You see, while I’m as broken inside as anyone else — maybe in more ways than most, even, since I have an “invisible” disability I struggle daily to live with, and some serious personal wounds — I do my level best to hide it all. As far as most of the world knows, I’m living the dream: I’m a moderately successful writer with a loyal, attractive husband; two cute, healthy, clever children; brilliant, interesting friends; and a lovely home. They think that because that’s what I show them — in my writing, on social media, and often during small talk at the playground or at parties.

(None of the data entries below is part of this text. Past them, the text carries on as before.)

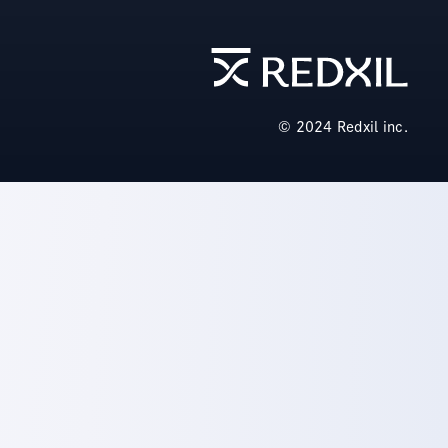
© 2024 Redxil inc.️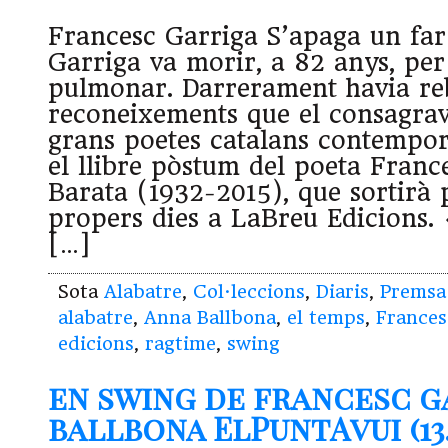
Francesc Garriga S’apaga un far
Garriga va morir, a 82 anys, per
pulmonar. Darrerament havia reb
reconeixements que el consagra
grans poetes catalans contempo
el llibre pòstum del poeta Franc
Barata (1932-2015), que sortirà p
propers dies a LaBreu Edicions.
[…]
Sota
Alabatre
,
Col·leccions
,
Diaris
,
Premsa
alabatre
,
Anna Ballbona
,
el temps
,
Frances
edicions
,
ragtime
,
swing
en swing de francesc g
ballbona ElPuntAvui (13.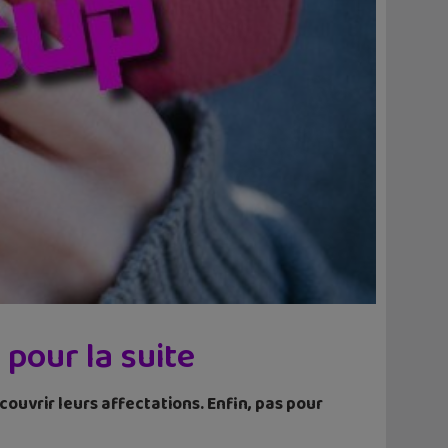
 pour la suite
couvrir leurs affectations. Enfin, pas pour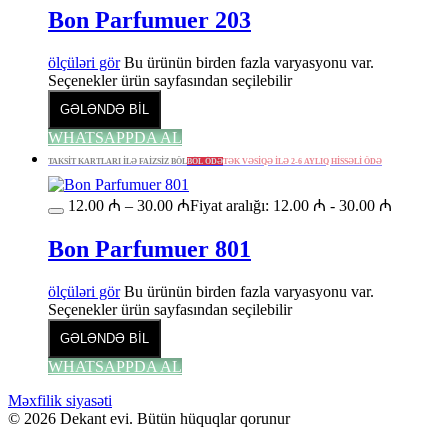
Bon Parfumuer 203
ölçüləri gör
Bu ürünün birden fazla varyasyonu var.
Seçenekler ürün sayfasından seçilebilir
GƏLƏNDƏ BİL
WHATSAPPDA AL
TAKSİT KARTLARI İLƏ FAİZSİZ BÖL
BÖL ÖDƏ
TƏK VƏSİQƏ İLƏ 2-6 AYLIQ HİSSƏLİ ÖDƏ
12.00
₼
–
30.00
₼
Fiyat aralığı: 12.00 ₼ - 30.00 ₼
Bon Parfumuer 801
ölçüləri gör
Bu ürünün birden fazla varyasyonu var.
Seçenekler ürün sayfasından seçilebilir
GƏLƏNDƏ BİL
WHATSAPPDA AL
Məxfilik siyasəti
© 2026 Dekant evi. Bütün hüquqlar qorunur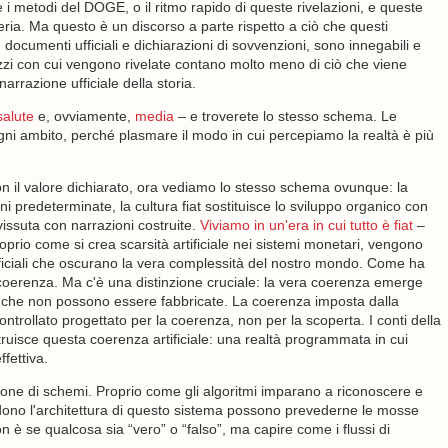
i metodi del DOGE, o il ritmo rapido di queste rivelazioni, e queste
ria. Ma questo è un discorso a parte rispetto a ciò che questi
documenti ufficiali e dichiarazioni di sovvenzioni, sono innegabili e
ezzi con cui vengono rivelate contano molto meno di ciò che viene
narrazione ufficiale della storia.
salute
e, ovviamente,
media
– e troverete lo stesso schema. Le
gni ambito, perché plasmare il modo in cui percepiamo la realtà è più
con il valore dichiarato, ora vediamo lo stesso schema ovunque: la
oni predeterminate, la cultura fiat sostituisce lo sviluppo organico con
 vissuta con narrazioni costruite.
Viviamo in un'era in cui tutto è fiat
–
oprio come si crea scarsità artificiale nei sistemi monetari, vengono
ificiali che oscurano la vera complessità del nostro mondo. Come ha
o coerenza. Ma c'è una distinzione cruciale: la vera coerenza emerge
de che non possono essere fabbricate. La coerenza imposta dalla
ntrollato progettato per la coerenza, non per la scoperta. I conti della
uisce questa coerenza artificiale: una realtà programmata in cui
fettiva.
ione di schemi. Proprio come gli algoritmi imparano a riconoscere e
ono l'architettura di questo sistema possono prevederne le mosse
è se qualcosa sia “vero” o “falso”, ma capire come i flussi di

And why wouldn’t I? Our culture abhors neediness. Our American sense of individualism tells us we’re only worth as much as our measurable contributions to the world. Meanwhile, any demands we make on the time or resources of others actually diminish our worth. If, God forbid, we’re really inconvenient, we can actually drop below “worthless” in the eyes of society and become something worse — dead weight, a drain on resources, a net liability, a parasite. What is abortion, really, but a way to eliminate the neediest and most helpless among us before they can suck away our precious resources? Likewise, doctor-assisted suicide is already legal in a few states, and may soon spread to more, as elderly and gravely ill people too terrified to become burdensome in their infirmity try to hang on to their last shred of “dignity” by attempting to go out on a high note — before they have to feel the final bits of love and respect offered by those around them fade away.

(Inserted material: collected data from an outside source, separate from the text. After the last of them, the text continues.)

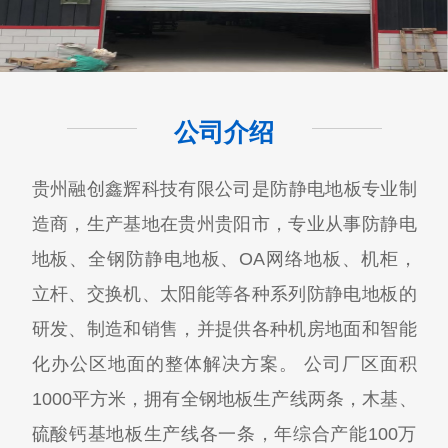
公司介绍
贵州融创鑫辉科技有限公司​是防静电地板专业制
造商，生产基地在贵州贵阳市，专业从事防静电
地板、全钢防静电地板、OA网络地板、机柜，
立杆、交换机、太阳能等各种系列防静电地板的
研发、制造和销售，并提供各种机房地面和智能
化办公区地面的整体解决方案。 公司厂区面积
1000平方米，拥有全钢地板生产线两条，木基、
硫酸钙基地板生产线各一条，年综合产能100万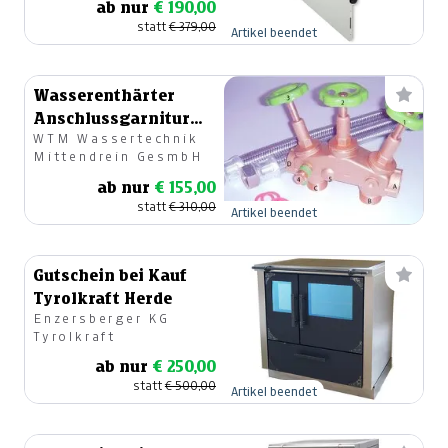
ab nur
€ 190,00
statt
€ 379,00
Artikel beendet
Wasserenthärter
Anschlussgarnitur
WTM Wassertechnik
65NG
Mittendrein GesmbH
ab nur
€ 155,00
statt
€ 310,00
Artikel beendet
Gutschein bei Kauf
Tyrolkraft Herde
Enzersberger KG
Tyrolkraft
ab nur
€ 250,00
statt
€ 500,00
Artikel beendet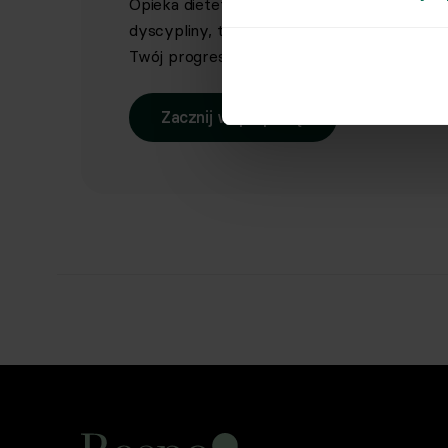
Opieka dietetyka sportowego i indywidual
dyscypliny, treningów i sportowych celów. 
Twój progres.
Zacznij współpracę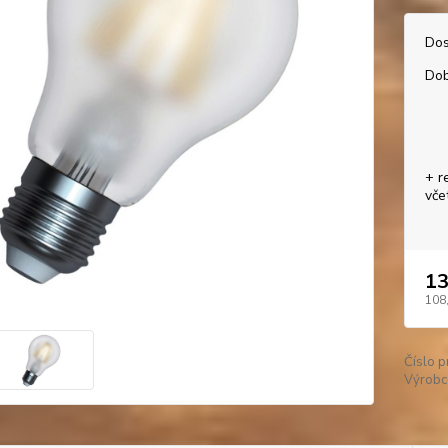
Dos
Dob
+ r
vče
13
108
Číslo p
Výrobc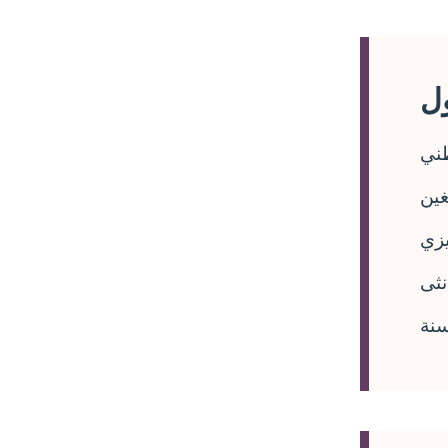
ني
ين
يزي
ثى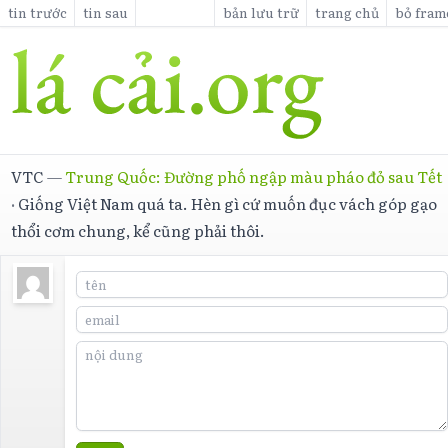
tin trước
tin sau
bản lưu trữ
trang chủ
bỏ fram
VTC
—
Trung Quốc: Đường phố ngập màu pháo đỏ sau Tết
·
Giống Việt Nam quá ta. Hèn gì cứ muốn đục vách góp gạo
thổi cơm chung, kể cũng phải thôi.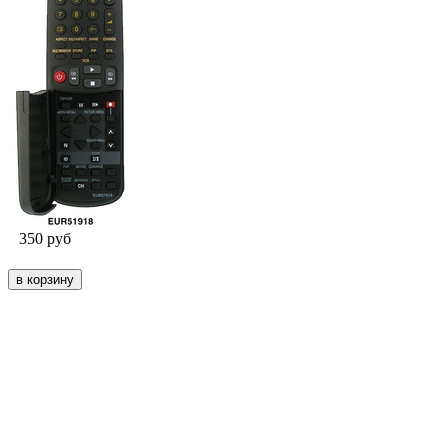
350
руб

In a nation where “elective termination” is not only an accepted, but the most common outcome for developing babies suspected of having Down Syndrome; where we’d rather lock the mentally ill and drug addicts away in prisons than look them in the eye and offer help, where a young girl who makes the mistake of revealing her emotional needs to a boy after she gives him her virginity is blacklisted as a “Stage 5 Clinger;” it’s no wonder that social media has given rise to this Facebook, Instagram and Pinterest culture, in which we all pretend for the camera and each other that we are doing just fine … better than fine, actually — terrific, amazing, couldn’t be better! #soblessed
Last week, Francis called our bluff as he appeared to take us at our word. Over and over, he asked us — the ones who like to pretend we have it all together — to pray for him, while he showered love, blessings and words of comfort on the ones who couldn’t pretend to have it together if they tried.

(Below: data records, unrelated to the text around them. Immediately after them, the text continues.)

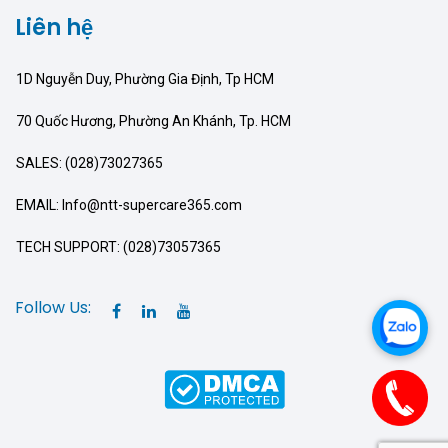
Liên hệ
1D Nguyễn Duy, Phường Gia Định, Tp HCM
70 Quốc Hương, Phường An Khánh, Tp. HCM
SALES: (028)73027365
EMAIL: Info@ntt-supercare365.com
TECH SUPPORT: (028)73057365
Follow Us: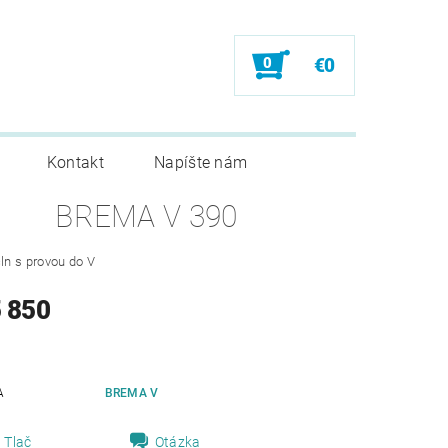
0
€0
Kontakt
Napíšte nám
BREMA V 390
čln s provou do V
5 850
A
BREMA V
Tlač
Otázka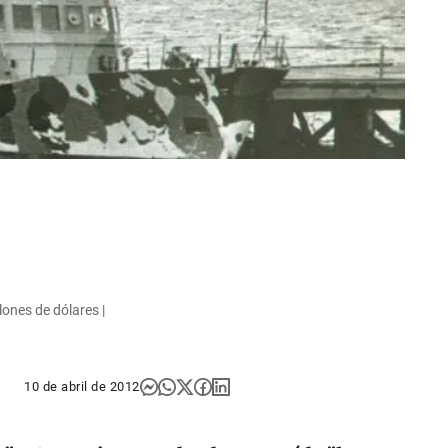
ones de dólares |
10 de abril de 2012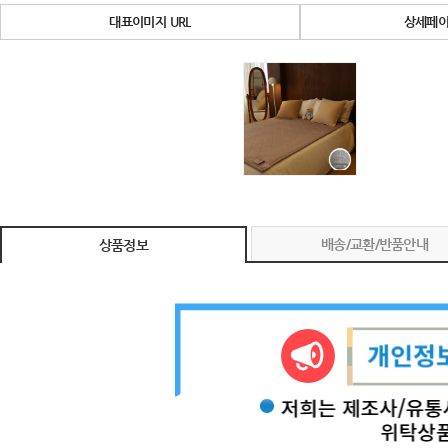
대표이미지 URL
상세페이
배송/교환/반품안내
상품정보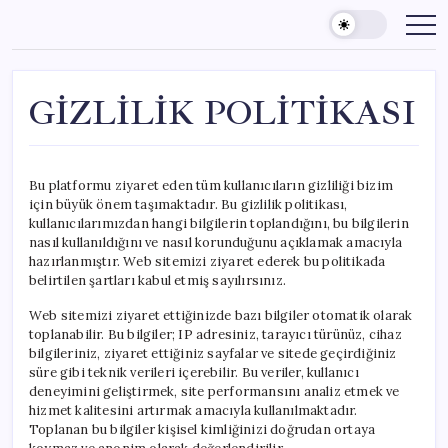
Skip
to
content
GİZLİLİK POLİTİKASI
Bu platformu ziyaret eden tüm kullanıcıların gizliliği bizim
için büyük önem taşımaktadır. Bu gizlilik politikası,
kullanıcılarımızdan hangi bilgilerin toplandığını, bu bilgilerin
nasıl kullanıldığını ve nasıl korunduğunu açıklamak amacıyla
hazırlanmıştır. Web sitemizi ziyaret ederek bu politikada
belirtilen şartları kabul etmiş sayılırsınız.
Web sitemizi ziyaret ettiğinizde bazı bilgiler otomatik olarak
toplanabilir. Bu bilgiler; IP adresiniz, tarayıcı türünüz, cihaz
bilgileriniz, ziyaret ettiğiniz sayfalar ve sitede geçirdiğiniz
süre gibi teknik verileri içerebilir. Bu veriler, kullanıcı
deneyimini geliştirmek, site performansını analiz etmek ve
hizmet kalitesini artırmak amacıyla kullanılmaktadır.
Toplanan bu bilgiler kişisel kimliğinizi doğrudan ortaya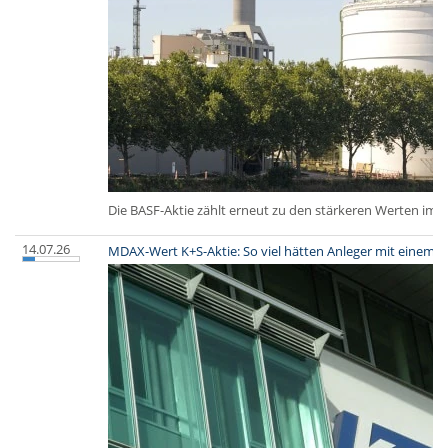
Die BASF-Aktie zählt erneut zu den stärkeren Werten im 
14.07.26
MDAX-Wert K+S-Aktie: So viel hätten Anleger mit einem I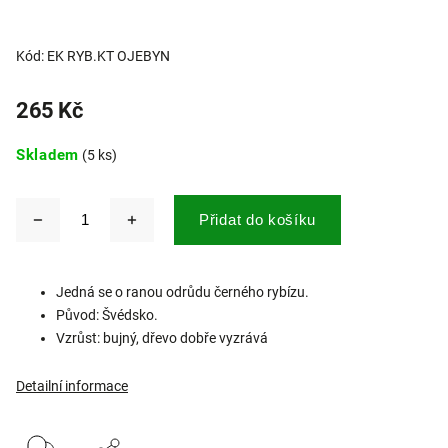
Kód:
EK RYB.KT OJEBYN
265 Kč
Skladem
(5 ks)
Přidat do košíku
Jedná se o ranou odrůdu černého rybízu.
Původ: Švédsko.
Vzrůst: bujný, dřevo dobře vyzrává
Detailní informace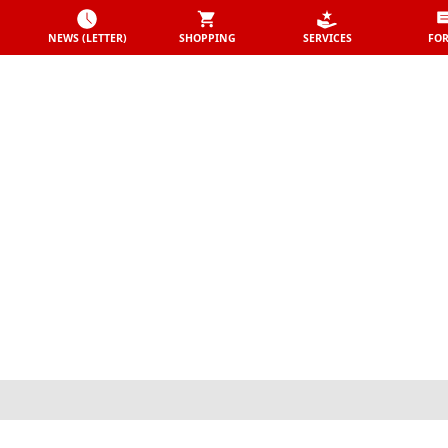
NEWS (LETTER)
SHOPPING
SERVICES
FO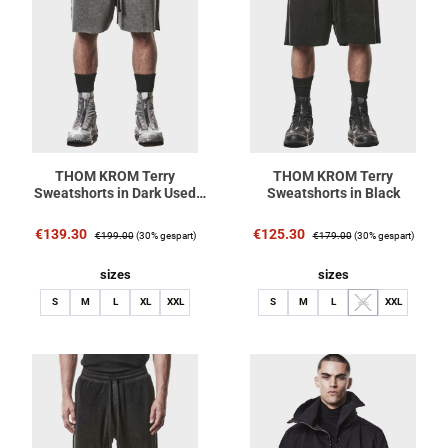
THOM KROM Terry
THOM KROM Terry
Sweatshorts in Dark Used
Sweatshorts in Black
Grey
Verkaufspreis:
Regulärer Preis:
Verkaufspreis:
Regulärer Preis:
€139.30
€125.30
€199.00
(30% gespart)
€179.00
(30% gespart)
auswählen
auswählen
sizes
sizes
S
M
L
XL
XXL
S
M
L
XL
XXL
(Diese Option ist zurz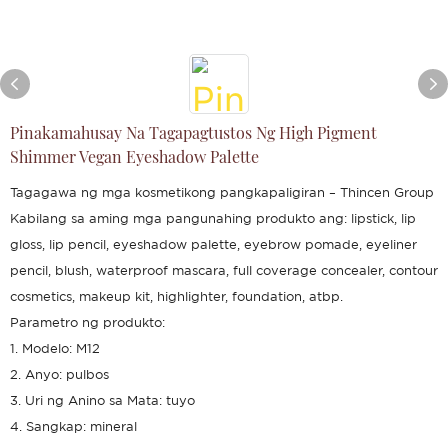
Pinakamahusay Na Tagapagtustos Ng High Pigment
Shimmer Vegan Eyeshadow Palette
Tagagawa ng mga kosmetikong pangkapaligiran – Thincen Group
Kabilang sa aming mga pangunahing produkto ang: lipstick, lip
gloss, lip pencil, eyeshadow palette, eyebrow pomade, eyeliner
pencil, blush, waterproof mascara, full coverage concealer, contour
cosmetics, makeup kit, highlighter, foundation, atbp.
Parametro ng produkto:
1. Modelo: M12
2. Anyo: pulbos
3. Uri ng Anino sa Mata: tuyo
4. Sangkap: mineral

This isn’t a story of the prodigal son and his elder brother. I don’t begrudge the needy the very deserved attention they received from our Holy Father last week, and I’ve never claimed to be a perfect Catholic, or even a particularly good one. At no point did I want to deny the marginalized the feast Pope Francis offered them.
No, if there’s a Bible story that applies to my conflicted feelings about last week, it’s the one about the rich young man who approached Jesus and asked “What must I do to follow you?” Jesus told him to sell all his possessions, give the money to the poor, and then follow him … in other words, abandon the entire identity he’d built up as an independent, successful young man and take his place among the marginalized. Ultimately, the young man found the cost too high.
As Francis challenges us to embrace our brotherhood with society’s “untouchables,” how will we react?
For my part, I’ve realized that on the inside, I’m not that different than many of the people on the fringe, I’m just better at hiding it. (I thank God for a friend who reminded me as I was writing this piece that Jesus, unlike Francis, can see the heart.) Now, I’m wondering if hiding my many weaknesses behind protective walls is such a good thing, after all. Maybe it’s time for me to start revealing my own brokenness to the world … if not all at once, then bit by bit, until the barriers between myself and mercy — and myself and my spiritual brothers and sisters — crumble away with the rest of my sinful pride.